- Born: Candice Ann Rialson December 18, 1951 Santa Monica, California, U.S.
- Died: March 31, 2006 (aged 54) Palmdale, California, U.S.
- Occupation: Actress

= Candice Rialson =

American actress (1951–2006)

Candice Ann Rialson (December 18, 1951 – March 31, 2006), also known as Candy Rialson, was an American actress known for her starring role in Hollywood Boulevard (1976). According to one obituary, "although never reluctant to take her clothes off, Rialson was always more 'cutie' than sleazy, but she became so notorious for her B-movie work that mainstream directors hesitated to hire her". She has been called "perhaps the best ‘70s exploitation star of them all".

She inspired the character played by Bridget Fonda in Jackie Brown.

==Biography==
===Early life===
Rialson was born in Santa Monica, California, and grew up in Tustin, near Santa Ana in Orange County, California. At age 18, she won Miss Hermosa Beach and worked as a go-go dancer. She studied vet science at UC Davis but quit after a month.

The title of Miss Hermosa Beach led to a small part in The Gay Deceivers (1969), which sparked her interest in an acting career.

===Exploitation films===
She was living in Malibu when a neighbor suggested she might be ideal for the lead in a low budget film, Pets (1973). Rialson was cast and her career was launched.

She began to get work on TV appearing in episodes of Shaft, The Magician, Adam's Rib and Maude.

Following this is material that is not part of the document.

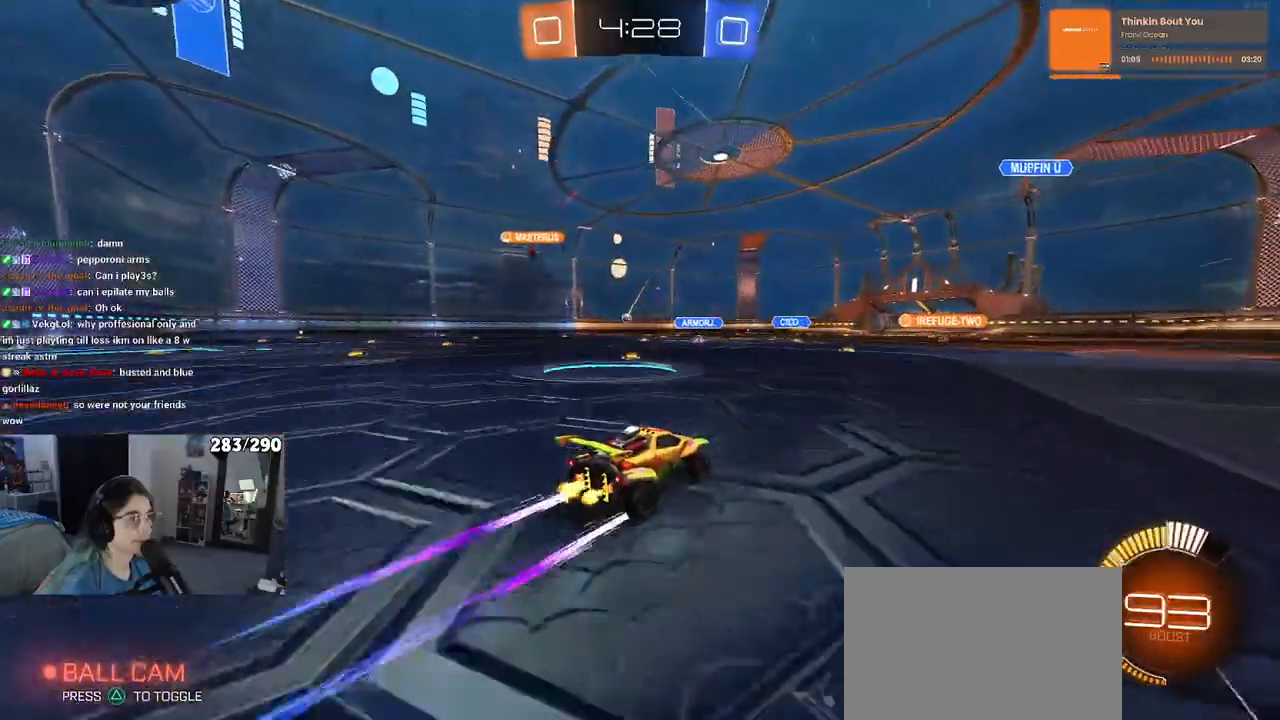
{"buttons": ["R2"], "left_stick": "center", "right_stick": "center", "events": []}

New World Pictures offered her the lead in a "nurses" picture, Candy Stripe Nurses (1974), produced by Julie Corman. This led to a role in another exploitation film, Mama's Dirty Girls (1974) with Gloria Grahame. She had a small part in the TV films The Girl on the Late, Late Show (1974) and Guilty or Innocent: The Sam Shephard Murder Case (1975). Rialson described her part in the latter as "my usual Candice Rialson role, I flirted with him [star George Peppard] and got on the back of his Harley and said a few short, sweet things."

Rialson had a small role in The Eiger Sanction (1975) as an art student in college who volunteers to do anything for her professor, played by Clint Eastwood, in return for a good grade. She returned to New World to star in Summer School Teachers (1975), also produced by Julie Corman. "Candice was a rare combination," said Corman later. "She was a good actress and a beautiful girl. She had a real flair for comedy. She also helped keep a good mood on set which was very important."

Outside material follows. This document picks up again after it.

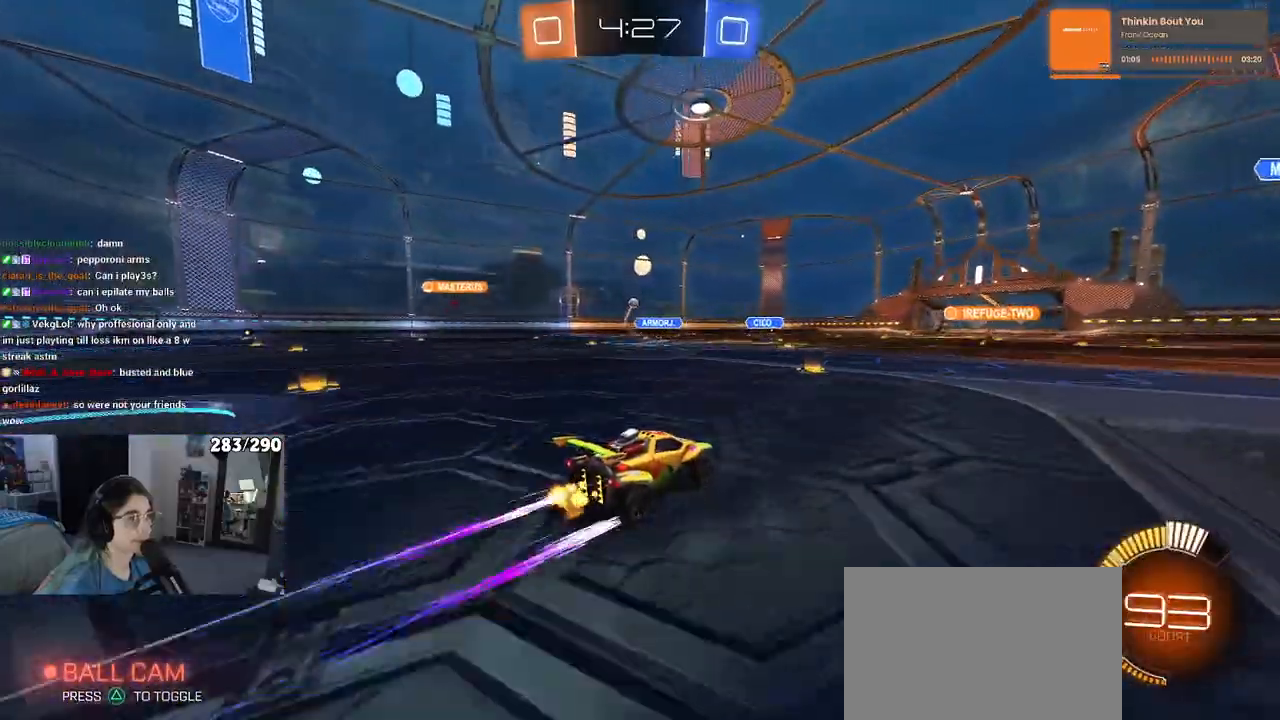
{"buttons": ["R2"], "left_stick": "center", "right_stick": "center", "events": []}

Teri Shwartz offered her the lead in a New World Picture about roller skaters, but she turned it down as she did not want to be in any more "three girl" movies. Instead she appeared in one scene in Silent Movie (1976) directed by Mel Brooks, as a nurse who slapped Marty Feldman. However, her scene ended up being reshot with another actress.

Rialson returned to New World to star in Hollywood Boulevard (1976), the directorial debut of Joe Dante and Allan Arkush.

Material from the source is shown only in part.